Colten was blunt. “This wouldn’t have happened to a white cemetery.”

Higher Ground

After completing the initial body of work, in 1993, Colten hoped to show her Washington Park photos in St. Louis. But the right venue never materialized, and she was reluctant to debut them elsewhere. The negatives went into storage.

Still, the cemetery never entirely left her mind. Colten returned in 2011 and 2012. In spring 2014, she won a Sam Fox School Creative Activity Research Grant, which enabled her to begin planning an exhibition. The following year she received an additional grant from the university’s Ferguson Academic Fund.

Installation detail from Dail Chambers’ “A Mythological Journey,” 2017. Mixed media, dimensions variable. (Photo: Courtesy of the Sheldon Art Galleries.)

On Friday, March 3, “Higher Ground: Honoring Washington Park Cemetery, Its People and Place” will open at the Sheldon Art Galleries. The exhibition also includes works by fellow artists Denise Ward-Brown and Dail Chambers. All three will discuss their projects during a gallery talk April 7 and in a panel discussion at the Missouri History Museum May 24, among other events.

“Making this work was a pretty solitary experience,” Colten said. “But the photos are just one way of telling the story. I thought it was important to hear from other voices.”

Chambers, whose grandmother is buried in Washington Park, contributes two projects.
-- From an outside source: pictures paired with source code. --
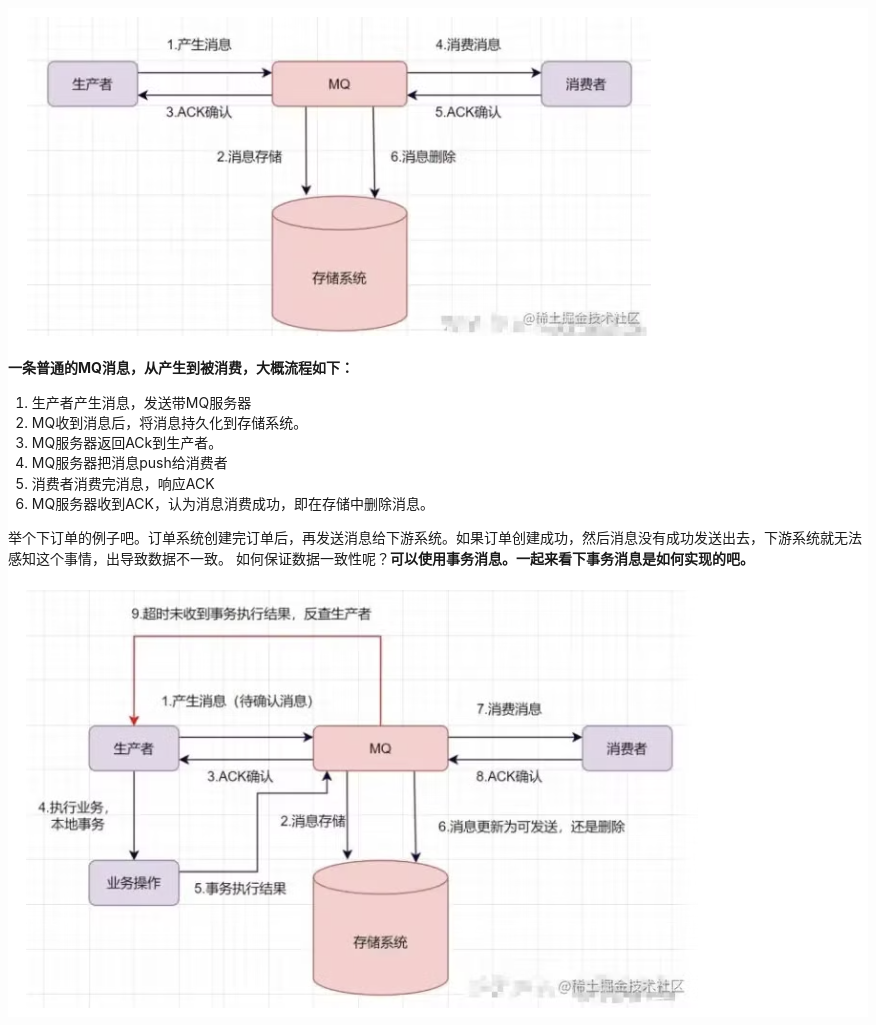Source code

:![image-20240927205130550](./assets/image-20240927205130550.png)

**一条普通的MQ消息，从产生到被消费，大概流程如下：**

1. 生产者产生消息，发送带MQ服务器
2. MQ收到消息后，将消息持久化到存储系统。
3. MQ服务器返回ACk到生产者。
4. MQ服务器把消息push给消费者
5. 消费者消费完消息，响应ACK
6. MQ服务器收到ACK，认为消息消费成功，即在存储中删除消息。

举个下订单的例子吧。订单系统创建完订单后，再发送消息给下游系统。如果订单创建成功，然后消息没有成功发送出去，下游系统就无法感知这个事情，出导致数据不一致。 如何保证数据一致性呢？**可以使用事务消息。一起来看下事务消息是如何实现的吧。**

![image-20240927205148829](./assets/image-20240927205148829.png)
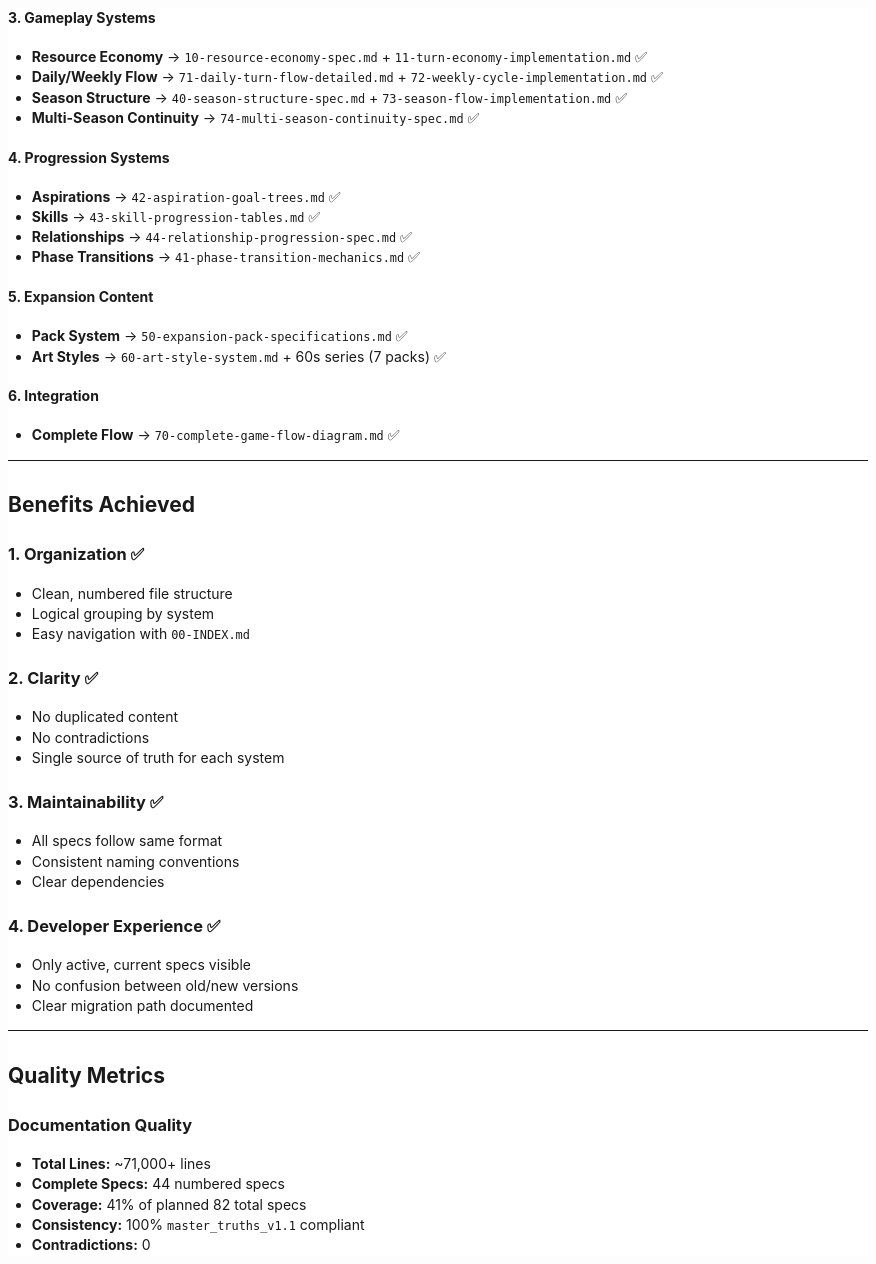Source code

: #### 3. Gameplay Systems
- **Resource Economy** → `10-resource-economy-spec.md` + `11-turn-economy-implementation.md` ✅
- **Daily/Weekly Flow** → `71-daily-turn-flow-detailed.md` + `72-weekly-cycle-implementation.md` ✅
- **Season Structure** → `40-season-structure-spec.md` + `73-season-flow-implementation.md` ✅
- **Multi-Season Continuity** → `74-multi-season-continuity-spec.md` ✅

#### 4. Progression Systems
- **Aspirations** → `42-aspiration-goal-trees.md` ✅
- **Skills** → `43-skill-progression-tables.md` ✅
- **Relationships** → `44-relationship-progression-spec.md` ✅
- **Phase Transitions** → `41-phase-transition-mechanics.md` ✅

#### 5. Expansion Content
- **Pack System** → `50-expansion-pack-specifications.md` ✅
- **Art Styles** → `60-art-style-system.md` + 60s series (7 packs) ✅

#### 6. Integration
- **Complete Flow** → `70-complete-game-flow-diagram.md` ✅

---

## Benefits Achieved

### 1. Organization ✅
- Clean, numbered file structure
- Logical grouping by system
- Easy navigation with `00-INDEX.md`

### 2. Clarity ✅
- No duplicated content
- No contradictions
- Single source of truth for each system

### 3. Maintainability ✅
- All specs follow same format
- Consistent naming conventions
- Clear dependencies

### 4. Developer Experience ✅
- Only active, current specs visible
- No confusion between old/new versions
- Clear migration path documented

---

## Quality Metrics

### Documentation Quality
- **Total Lines:** ~71,000+ lines
- **Complete Specs:** 44 numbered specs
- **Coverage:** 41% of planned 82 total specs
- **Consistency:** 100% `master_truths_v1.1` compliant
- **Contradictions:** 0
Her sculptural installation “A Mythological Journey” — fashioned from clay, copper and found materials — references both the sense of moving through overgrown vegetation and the spirit of the people whose bodies reside there. “Sankofa: A Collective Mythology” is an animated film that chronicles the artist’s search for her grandmother’s gravesite.

A film still from Denise Ward-Brown’s “Home Going” (2017). (Photo: Courtesy of the artist.)

Rounding out the exhibition is “Home Going,” a set of three documentaries by Ward-Brown. The first combines images of the cemetery with footage of a concert at the Asbury United Methodist Church. The other two feature interviews with Washington Park’s current owner, who acquired the site in 2009, as well as visitors, volunteers and family descendants.

“Washington Park Cemetery is the final resting place of our collective ancestors,” said Ward-Brown, associate professor of art in the Sam Fox School. “With this exhibition, we honor their noble struggle and fight for dignity, and we recognize the unfinished mission of a perpetual-care cemetery.

“The ‘unfinished work’ here is the ongoing work to clean up Washington Park Cemetery and, metaphorically, to finish the ethical fight for equal citizenship.”

Denise Ward-Brown. (Photo: Tom Malkowicz/Washington University)

“Higher Ground: Honoring Washington Park Cemetery, Its People and Place” will open with a reception from 5 to 7 p.m. Friday, March 3, and remain on view through Aug. 26. The Sheldon Art Galleries are located in Grand Center, at 3648 Washington Blvd. For more information, visit thesheldon.org or call 314-533-9900.

A fully illustrated catalog will accompany the exhibition. The book features essays by Michael Allen, senior lecturer in landscape architecture in the Sam Fox School and lecturer in American Culture Studies in Arts & Sciences, and by landscape architect Azzurra Cox.

In addition, Washington University Libraries’ Special Collections will archive a sampling of photographs and other materials relating to the project. The Libraries’ Scholarly Publishing will create a digital exhibit on the show and Washington Park Cemetery that will launch on March 3 at digital.wustl.edu/washingtonparkcemetery, with additional content added during the run of the exhibition. The digital exhibit will continue to be available after the exhibition ends. 

Jennifer Colten, WPC Section 6. [80.6]. 1992. Inkjet print. (Photo: Courtesy of the artist.)